[Page-level text extractions]
- - -
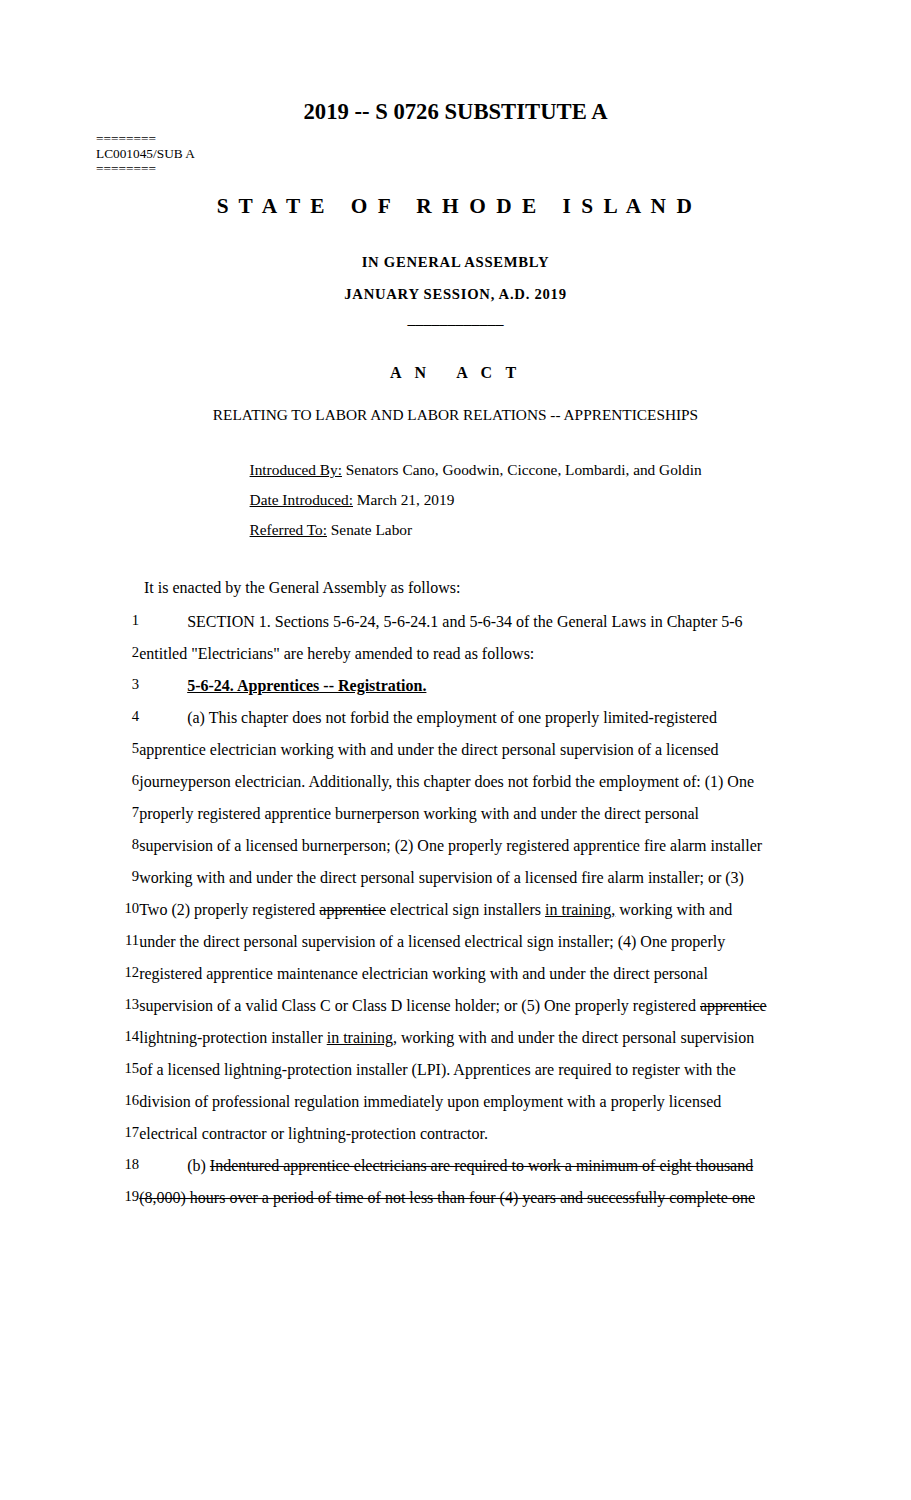2019 -- S 0726 SUBSTITUTE A
========
LC001045/SUB A
========
S T A T E O F R H O D E I S L A N D
IN GENERAL ASSEMBLY
JANUARY SESSION, A.D. 2019
____________
A N A C T
RELATING TO LABOR AND LABOR RELATIONS -- APPRENTICESHIPS
Introduced By: Senators Cano, Goodwin, Ciccone, Lombardi, and Goldin
Date Introduced: March 21, 2019
Referred To: Senate Labor
It is enacted by the General Assembly as follows:
| 1 | SECTION 1. Sections 5-6-24, 5-6-24.1 and 5-6-34 of the General Laws in Chapter 5-6 |
| 2 | entitled "Electricians" are hereby amended to read as follows: |
| 3 | 5-6-24. Apprentices -- Registration. |
| 4 | (a) This chapter does not forbid the employment of one properly limited-registered |
| 5 | apprentice electrician working with and under the direct personal supervision of a licensed |
| 6 | journeyperson electrician. Additionally, this chapter does not forbid the employment of: (1) One |
| 7 | properly registered apprentice burnerperson working with and under the direct personal |
| 8 | supervision of a licensed burnerperson; (2) One properly registered apprentice fire alarm installer |
| 9 | working with and under the direct personal supervision of a licensed fire alarm installer; or (3) |
| 10 | Two (2) properly registered apprentice electrical sign installers in training, working with and |
| 11 | under the direct personal supervision of a licensed electrical sign installer; (4) One properly |
| 12 | registered apprentice maintenance electrician working with and under the direct personal |
| 13 | supervision of a valid Class C or Class D license holder; or (5) One properly registered apprentice |
| 14 | lightning-protection installer in training, working with and under the direct personal supervision |
| 15 | of a licensed lightning-protection installer (LPI). Apprentices are required to register with the |
| 16 | division of professional regulation immediately upon employment with a properly licensed |
| 17 | electrical contractor or lightning-protection contractor. |
| 18 | (b) Indentured apprentice electricians are required to work a minimum of eight thousand |
| 19 | (8,000) hours over a period of time of not less than four (4) years and successfully complete one |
- - -
Assigned task
Keep the pictures out and repeat exactly the lines from the beginning of the data through the line that contains "Introduced By: Senators", both ends included.

Your solution
2019 -- S 0726 SUBSTITUTE A
========
LC001045/SUB A
========
S T A T E O F R H O D E I S L A N D
IN GENERAL ASSEMBLY
JANUARY SESSION, A.D. 2019
____________
A N A C T
RELATING TO LABOR AND LABOR RELATIONS -- APPRENTICESHIPS
Introduced By: Senators Cano, Goodwin, Ciccone, Lombardi, and Goldin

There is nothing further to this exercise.